Segment Start: Extracted material
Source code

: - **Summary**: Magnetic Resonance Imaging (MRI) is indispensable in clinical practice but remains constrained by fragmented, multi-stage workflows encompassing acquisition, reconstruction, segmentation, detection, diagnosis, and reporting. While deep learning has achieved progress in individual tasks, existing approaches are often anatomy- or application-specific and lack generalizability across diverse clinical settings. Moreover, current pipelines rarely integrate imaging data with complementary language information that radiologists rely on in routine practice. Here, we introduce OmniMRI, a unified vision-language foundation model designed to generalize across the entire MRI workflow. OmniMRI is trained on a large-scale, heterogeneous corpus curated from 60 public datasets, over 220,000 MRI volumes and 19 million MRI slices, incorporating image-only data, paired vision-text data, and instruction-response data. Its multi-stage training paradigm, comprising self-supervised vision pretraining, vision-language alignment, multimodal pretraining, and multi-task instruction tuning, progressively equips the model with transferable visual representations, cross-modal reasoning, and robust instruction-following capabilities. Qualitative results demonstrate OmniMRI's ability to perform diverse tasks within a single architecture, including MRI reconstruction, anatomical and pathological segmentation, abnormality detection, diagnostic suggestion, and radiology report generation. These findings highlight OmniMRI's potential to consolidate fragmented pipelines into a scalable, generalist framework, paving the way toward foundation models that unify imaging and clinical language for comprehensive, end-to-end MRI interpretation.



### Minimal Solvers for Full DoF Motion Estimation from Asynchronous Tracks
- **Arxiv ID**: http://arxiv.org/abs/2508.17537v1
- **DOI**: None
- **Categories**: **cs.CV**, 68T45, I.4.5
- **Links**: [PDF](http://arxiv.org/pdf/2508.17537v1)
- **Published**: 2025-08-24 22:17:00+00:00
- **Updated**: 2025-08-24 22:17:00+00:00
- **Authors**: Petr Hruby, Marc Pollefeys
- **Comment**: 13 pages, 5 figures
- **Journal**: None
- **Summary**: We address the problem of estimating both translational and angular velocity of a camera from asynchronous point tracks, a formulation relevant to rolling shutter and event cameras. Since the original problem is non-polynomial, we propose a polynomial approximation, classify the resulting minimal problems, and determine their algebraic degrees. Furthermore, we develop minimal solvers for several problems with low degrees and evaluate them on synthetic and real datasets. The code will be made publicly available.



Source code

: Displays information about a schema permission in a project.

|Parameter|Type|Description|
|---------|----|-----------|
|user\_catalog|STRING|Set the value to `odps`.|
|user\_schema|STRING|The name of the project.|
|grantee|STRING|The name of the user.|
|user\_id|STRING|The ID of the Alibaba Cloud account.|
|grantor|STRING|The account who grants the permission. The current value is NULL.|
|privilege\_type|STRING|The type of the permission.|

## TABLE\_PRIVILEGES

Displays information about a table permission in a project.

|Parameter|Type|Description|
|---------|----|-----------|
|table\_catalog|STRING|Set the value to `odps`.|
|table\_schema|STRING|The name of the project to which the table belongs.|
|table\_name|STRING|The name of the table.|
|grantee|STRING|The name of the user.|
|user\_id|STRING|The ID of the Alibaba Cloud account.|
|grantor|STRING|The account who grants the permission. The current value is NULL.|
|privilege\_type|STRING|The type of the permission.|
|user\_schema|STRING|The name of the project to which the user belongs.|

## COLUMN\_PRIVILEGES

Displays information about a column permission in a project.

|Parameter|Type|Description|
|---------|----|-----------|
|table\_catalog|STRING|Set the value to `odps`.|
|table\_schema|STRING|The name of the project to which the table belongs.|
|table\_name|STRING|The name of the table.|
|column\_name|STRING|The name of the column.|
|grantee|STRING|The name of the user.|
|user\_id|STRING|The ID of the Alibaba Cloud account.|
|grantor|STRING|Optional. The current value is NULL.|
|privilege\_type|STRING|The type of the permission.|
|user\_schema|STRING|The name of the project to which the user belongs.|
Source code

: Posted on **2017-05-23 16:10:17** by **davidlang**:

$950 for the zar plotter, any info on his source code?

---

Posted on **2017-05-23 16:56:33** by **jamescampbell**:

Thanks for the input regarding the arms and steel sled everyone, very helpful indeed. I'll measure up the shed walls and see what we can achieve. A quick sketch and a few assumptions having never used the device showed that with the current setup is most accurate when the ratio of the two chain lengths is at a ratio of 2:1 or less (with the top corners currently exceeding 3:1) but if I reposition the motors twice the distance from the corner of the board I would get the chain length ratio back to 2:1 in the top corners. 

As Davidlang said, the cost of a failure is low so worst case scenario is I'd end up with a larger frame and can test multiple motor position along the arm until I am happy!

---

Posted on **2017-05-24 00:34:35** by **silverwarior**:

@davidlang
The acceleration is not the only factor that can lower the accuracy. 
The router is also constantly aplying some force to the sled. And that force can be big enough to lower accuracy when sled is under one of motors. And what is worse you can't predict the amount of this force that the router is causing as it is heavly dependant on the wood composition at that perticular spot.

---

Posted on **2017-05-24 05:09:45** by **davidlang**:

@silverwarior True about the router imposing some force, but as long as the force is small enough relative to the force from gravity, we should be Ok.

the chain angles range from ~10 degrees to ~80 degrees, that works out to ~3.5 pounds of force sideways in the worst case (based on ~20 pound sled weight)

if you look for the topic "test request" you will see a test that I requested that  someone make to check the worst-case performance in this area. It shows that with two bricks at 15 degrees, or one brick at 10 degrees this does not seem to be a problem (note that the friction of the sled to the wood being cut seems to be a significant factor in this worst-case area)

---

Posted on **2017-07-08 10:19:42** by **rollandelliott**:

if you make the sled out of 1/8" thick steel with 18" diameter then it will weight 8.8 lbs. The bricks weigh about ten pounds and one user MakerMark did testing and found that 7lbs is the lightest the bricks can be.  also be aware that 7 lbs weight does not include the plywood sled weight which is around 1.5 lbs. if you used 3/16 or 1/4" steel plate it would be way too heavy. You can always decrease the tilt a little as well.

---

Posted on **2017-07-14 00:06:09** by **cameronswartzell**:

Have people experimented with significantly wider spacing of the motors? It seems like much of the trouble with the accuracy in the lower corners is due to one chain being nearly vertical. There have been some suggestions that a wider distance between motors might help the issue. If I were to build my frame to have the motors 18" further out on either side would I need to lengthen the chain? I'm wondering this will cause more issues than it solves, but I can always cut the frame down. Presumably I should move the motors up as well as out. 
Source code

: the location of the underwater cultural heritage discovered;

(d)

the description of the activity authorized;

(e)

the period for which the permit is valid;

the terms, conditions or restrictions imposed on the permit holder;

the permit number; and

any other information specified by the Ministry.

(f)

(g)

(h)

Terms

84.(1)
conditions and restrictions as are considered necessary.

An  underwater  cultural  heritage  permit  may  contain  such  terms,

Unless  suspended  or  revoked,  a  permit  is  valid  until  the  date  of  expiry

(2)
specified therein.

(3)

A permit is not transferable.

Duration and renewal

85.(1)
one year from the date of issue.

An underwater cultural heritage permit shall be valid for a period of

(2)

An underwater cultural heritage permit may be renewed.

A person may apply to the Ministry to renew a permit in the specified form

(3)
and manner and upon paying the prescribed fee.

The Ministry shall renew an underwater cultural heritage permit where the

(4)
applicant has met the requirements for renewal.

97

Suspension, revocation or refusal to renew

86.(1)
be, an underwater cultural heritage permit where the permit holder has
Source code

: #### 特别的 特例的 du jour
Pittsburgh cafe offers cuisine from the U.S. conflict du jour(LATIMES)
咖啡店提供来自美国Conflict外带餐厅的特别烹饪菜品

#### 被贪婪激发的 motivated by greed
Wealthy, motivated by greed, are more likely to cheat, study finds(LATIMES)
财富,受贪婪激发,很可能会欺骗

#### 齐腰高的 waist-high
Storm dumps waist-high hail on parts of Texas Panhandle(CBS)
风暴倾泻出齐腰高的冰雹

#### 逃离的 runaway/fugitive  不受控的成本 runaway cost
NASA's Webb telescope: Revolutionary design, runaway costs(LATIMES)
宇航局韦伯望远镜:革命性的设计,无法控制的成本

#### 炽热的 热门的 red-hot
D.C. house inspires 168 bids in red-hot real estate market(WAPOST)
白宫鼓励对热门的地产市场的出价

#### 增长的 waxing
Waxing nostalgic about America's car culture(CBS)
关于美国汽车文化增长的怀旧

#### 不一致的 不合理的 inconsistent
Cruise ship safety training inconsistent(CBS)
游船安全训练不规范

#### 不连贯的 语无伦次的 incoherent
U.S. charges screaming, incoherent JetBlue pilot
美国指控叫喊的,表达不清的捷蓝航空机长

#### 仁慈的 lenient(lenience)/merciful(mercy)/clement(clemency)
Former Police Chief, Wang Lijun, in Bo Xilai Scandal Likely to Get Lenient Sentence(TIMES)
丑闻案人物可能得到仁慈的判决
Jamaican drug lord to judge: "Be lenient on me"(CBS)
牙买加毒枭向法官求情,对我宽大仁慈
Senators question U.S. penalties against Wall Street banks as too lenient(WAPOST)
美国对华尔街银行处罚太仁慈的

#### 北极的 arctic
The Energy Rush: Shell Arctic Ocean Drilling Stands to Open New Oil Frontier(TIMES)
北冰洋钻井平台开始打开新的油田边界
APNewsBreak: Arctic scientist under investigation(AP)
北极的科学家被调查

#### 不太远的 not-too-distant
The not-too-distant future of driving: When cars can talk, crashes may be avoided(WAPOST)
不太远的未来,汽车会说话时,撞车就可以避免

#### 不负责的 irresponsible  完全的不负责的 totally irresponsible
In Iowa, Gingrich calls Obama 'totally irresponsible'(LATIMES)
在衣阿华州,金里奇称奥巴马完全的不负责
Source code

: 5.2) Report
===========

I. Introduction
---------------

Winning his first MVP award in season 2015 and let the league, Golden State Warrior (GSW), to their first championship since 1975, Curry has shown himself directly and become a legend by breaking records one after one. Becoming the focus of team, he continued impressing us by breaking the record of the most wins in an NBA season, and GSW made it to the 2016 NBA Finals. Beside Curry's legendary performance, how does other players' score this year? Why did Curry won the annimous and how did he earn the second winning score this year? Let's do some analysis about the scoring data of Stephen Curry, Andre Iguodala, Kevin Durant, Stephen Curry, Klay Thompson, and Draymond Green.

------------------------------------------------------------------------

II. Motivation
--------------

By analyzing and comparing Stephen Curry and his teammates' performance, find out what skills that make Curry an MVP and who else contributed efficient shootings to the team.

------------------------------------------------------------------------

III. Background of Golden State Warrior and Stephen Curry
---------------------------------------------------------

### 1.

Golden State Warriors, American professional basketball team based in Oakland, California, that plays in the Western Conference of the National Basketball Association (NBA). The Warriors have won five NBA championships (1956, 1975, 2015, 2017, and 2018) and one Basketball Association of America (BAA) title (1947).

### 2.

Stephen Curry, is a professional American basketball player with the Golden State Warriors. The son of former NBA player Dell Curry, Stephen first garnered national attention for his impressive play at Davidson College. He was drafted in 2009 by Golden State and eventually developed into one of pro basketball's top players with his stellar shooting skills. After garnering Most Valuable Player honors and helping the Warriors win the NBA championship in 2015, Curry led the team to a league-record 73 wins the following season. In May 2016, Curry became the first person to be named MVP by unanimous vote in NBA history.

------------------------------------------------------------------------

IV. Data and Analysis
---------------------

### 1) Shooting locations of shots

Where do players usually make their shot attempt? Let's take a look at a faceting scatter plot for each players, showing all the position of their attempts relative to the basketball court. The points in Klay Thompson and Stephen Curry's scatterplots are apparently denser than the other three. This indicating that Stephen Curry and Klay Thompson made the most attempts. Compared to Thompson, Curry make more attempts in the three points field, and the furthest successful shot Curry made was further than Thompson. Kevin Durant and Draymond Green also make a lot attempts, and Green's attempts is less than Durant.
Segment End: Extracted material
Required action
Output, unchanged, the lines of the listing above from the first one through the one holding "### Minimal Solvers". Leave out every line after it.

Task solution
Source code

: - **Summary**: Magnetic Resonance Imaging (MRI) is indispensable in clinical practice but remains constrained by fragmented, multi-stage workflows encompassing acquisition, reconstruction, segmentation, detection, diagnosis, and reporting. While deep learning has achieved progress in individual tasks, existing approaches are often anatomy- or application-specific and lack generalizability across diverse clinical settings. Moreover, current pipelines rarely integrate imaging data with complementary language information that radiologists rely on in routine practice. Here, we introduce OmniMRI, a unified vision-language foundation model designed to generalize across the entire MRI workflow. OmniMRI is trained on a large-scale, heterogeneous corpus curated from 60 public datasets, over 220,000 MRI volumes and 19 million MRI slices, incorporating image-only data, paired vision-text data, and instruction-response data. Its multi-stage training paradigm, comprising self-supervised vision pretraining, vision-language alignment, multimodal pretraining, and multi-task instruction tuning, progressively equips the model with transferable visual representations, cross-modal reasoning, and robust instruction-following capabilities. Qualitative results demonstrate OmniMRI's ability to perform diverse tasks within a single architecture, including MRI reconstruction, anatomical and pathological segmentation, abnormality detection, diagnostic suggestion, and radiology report generation. These findings highlight OmniMRI's potential to consolidate fragmented pipelines into a scalable, generalist framework, paving the way toward foundation models that unify imaging and clinical language for comprehensive, end-to-end MRI interpretation.



### Minimal Solvers for Full DoF Motion Estimation from Asynchronous Tracks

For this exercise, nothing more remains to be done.